William Allen (artist)
William Marshall Allen (born in 1957 in Philadelphia, Pennsylvania) is an American poet and visual artist. His poetry is rooted in Imagism, history, politics, and art. His word art painting and prints are published by Clay Street Graphics Press. He is also represented by Cade Tompkins Fine Art. His poetry and art work is influenced by Concrete Poetry, Fluxus Art, and the ecphrastic tradition in literature and art.
William received an N.E.A. in Poetry in 2009.
Personal
William Allen grew up in Connecticut, receiving a bachelor's degree in Art from Wesleyan University and an M.A. in both American History and Creative Writing from New York University. He studied there with Philip Levine, Galway Kinnell, Sharon Olds, and Carolyn Forche. He has worked as tugboat crew, U.A.W. training program instructor, and art trucker. He has taught poetry and writing at New York University, the Cooper Union for the Advancement of Science and Art, the School of Visual Arts the Rhode Island School of Design, and the University of Massachusetts Lowell, where he currently teaches online. He is also an online course designer and was a software writer at Pitney Bowes Litigation and Document Services in Providence, Rhode Island. He currently works as technical writer and communications specialist in the Office of Information Systems and Technology in the Bureau of Management at the United Nations Development Programme in New York. He lives in New York City with the artist Barbara Westermann.
Bibliography
- The Man on the Moon. New York University Press (hardcover), 1987. ISBN 0-914610-52-X (paperback) Persea Press, 1987. ISBN 0-89255-114-3
- Sevastopol: On Photographs of War. Xenos Press, 1997 ISBN 978-1-879378-29-2.
Poems published in American Voice, Central Park, Chelsea Magazine, Crab Orchard Review, Defined Providence, Denver Quarterly, Indiana Review, New Letters, Newport Review, Newport Art Museum monograph on James Baker, The Quarterly, Pequod, Poetry East, Prairie Schooner, Southern Poetry Review, Ploughshares (editor Paul Muldoon).
Recent poetry readings include Project Rendition at Momenta Art in Brooklyn, NY, Chester College, A.S. 220 in Providence, RI, Wheeler Gallery, with Patricia Spears Jones (with exhibition of paintings), October 2005; White Electric Coffee with Kathleen Hughes, A History of the Azores, March 2005; Rhode Island School of Design Museum, Crisis and Response Show, Poems of Love and War, January 2003, Yaddo Corporation (summer 1998), New York University, the Museum of Modern Art (Pasolini poetry reading with Isabella Rossellini, etc.), Black + Herron Gallery, Brooke Alexander Editions, St. Mark’s Poetry Project, The Knitting Factory with Tom Laverack, La Mama La Galleria, United Nations Coffee House (Poems against the War), Tin Pan Alley, Penine Hart Gallery, and others in NYC.

◆ **Material provided**:
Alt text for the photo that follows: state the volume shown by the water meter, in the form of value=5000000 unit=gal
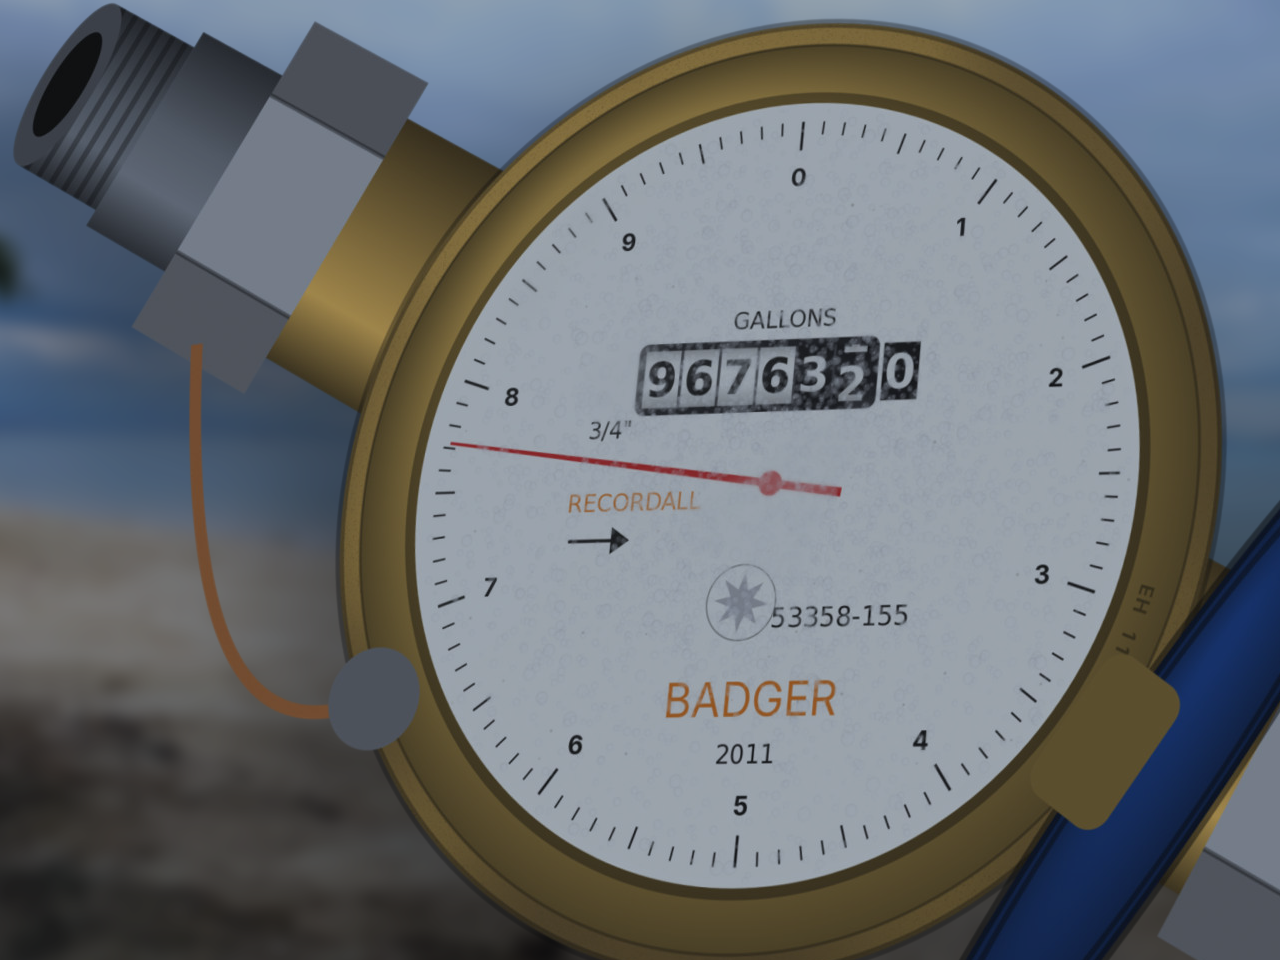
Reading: value=9676317.7 unit=gal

◆ **Assigned task 1**: According to the William Allen biography, which press publishes his word art paintings and prints?
◆ **Assigned task 2**: Print the part of the William Allen biography starting at "Poems published in" and ending at "(editor Paul Muldoon).".
◆ **Assigned task 3**: Translate this sentence from the William Allen biography into Spanish: "He lives in New York City with the artist Barbara Westermann."
Nothing in the listing is needed for this work.

◆ **Written solution 1**: Clay Street Graphics Press

◆ **Written solution 2**:
Poems published in American Voice, Central Park, Chelsea Magazine, Crab Orchard Review, Defined Providence, Denver Quarterly, Indiana Review, New Letters, Newport Review, Newport Art Museum monograph on James Baker, The Quarterly, Pequod, Poetry East, Prairie Schooner, Southern Poetry Review, Ploughshares (editor Paul Muldoon).

◆ **Written solution 3**: Vive en la ciudad de Nueva York con la artista Barbara Westermann.